About Computers for Newbies & Everyone Else

September 15, 2015

Windows 10, Part 4

Wi-Fi Sense

I will continue giving Windows 10 information for the next few weeks. I have received many questions, concerns and requests. So if you have W10 questions (or any tech questions) keep them coming.

Today I have one new warning which depending on your point-of-view could be bad.

Several weeks ago I wrote about linked accounts with Windows 10, check that column for details. If you set up W10 with a linked account you have a new feature added which is not explained in much detail after your setup.

It is, “Wi-Fi Sense” which is all about sharing. There is “good” and/or “bad” written all over this new feature. For an example, say your best friend from college comes over to your house. You have kept up with each other through a few calls and emails over the years.

Since they are in your address book and you used that account to link W10 they can immediately access your Wi-Fi network.  The good is that you do not have to type in or tell them your 47 digit password for your Wi-Fi.  That is very convenient; however, what if it is someone you do not want to give access to your Wi-Fi?  Pretend you have a friend who, unknown to you, was wanted by the NSA for being a major hacker.  You would then have shared your connection with them.  Farfetched on that last one but you know what I mean.  How about your curious grandkid that you do not want surfing the net unless you are with them?

imageI suggest you check it out as it is quite easy to cut off or adjust.  Start by looking on the far right side of the taskbar.  To the left of the time you will see an icon that looks like a box with horizontal lines in it.

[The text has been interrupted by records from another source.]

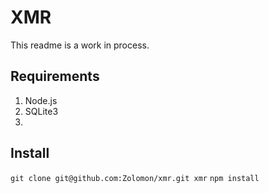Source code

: # XMR

This readme is a work in process.

## Requirements

1. Node.js
2. SQLite3
3.

## Install

`git clone git@github.com:Zolomon/xmr.git xmr`
`npm install`
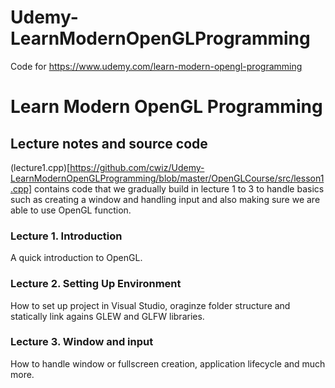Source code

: # Udemy-LearnModernOpenGLProgramming
Code for https://www.udemy.com/learn-modern-opengl-programming

# Learn Modern OpenGL Programming 
## Lecture notes and source code

(lecture1.cpp)[https://github.com/cwiz/Udemy-LearnModernOpenGLProgramming/blob/master/OpenGLCourse/src/lesson1.cpp] contains code that we gradually build in lecture 1 to 3 to handle basics such as creating a window and handling input and also making sure we are able to use OpenGL function.

### Lecture 1. Introduction

A quick introduction to OpenGL.

### Lecture 2. Setting Up Environment

How to set up project in Visual Studio, oraginze folder structure and statically link agains GLEW and GLFW libraries.

### Lecture 3. Window and input

How to handle window or fullscreen creation, application lifecycle and much more.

This is the “Notifications.” Left click the notifications icon, at the bottom of the column you will see “All Settings” and click it.  In the following order now find “Network & Internet” and click.  Then “Wi-Fi” which is most likely already selected.  Scroll down and click on “Manage Wi-Fi settings.”

If you want to entirely stop the feature flip the button by “Connect to networks shared by my contacts.” You may then click by each group you wish to share with; “ contacts,” “Skype contacts” or “Facebook friends.”  You can choose all or none; however, if you do not want any of them sharing your network automatically just flip the button to “Off” and be done with it.

While you are there look at “Connect to suggested open hotspots.”

Microsoft has a database of Wi-Fi hotspots supposedly all over the globe.  They keep it up-to-date by using other users PCs tell them about the safety and other factors of those hotspots.  By that information they decide if it is safe enough for you to use.
I do set this to “On” occasionally.  I like to see what they suggest is a good hotspot.  So far it has been fine, but if I was out of town traveling I do not know if I would be comfortable with their database deciding where I should connect.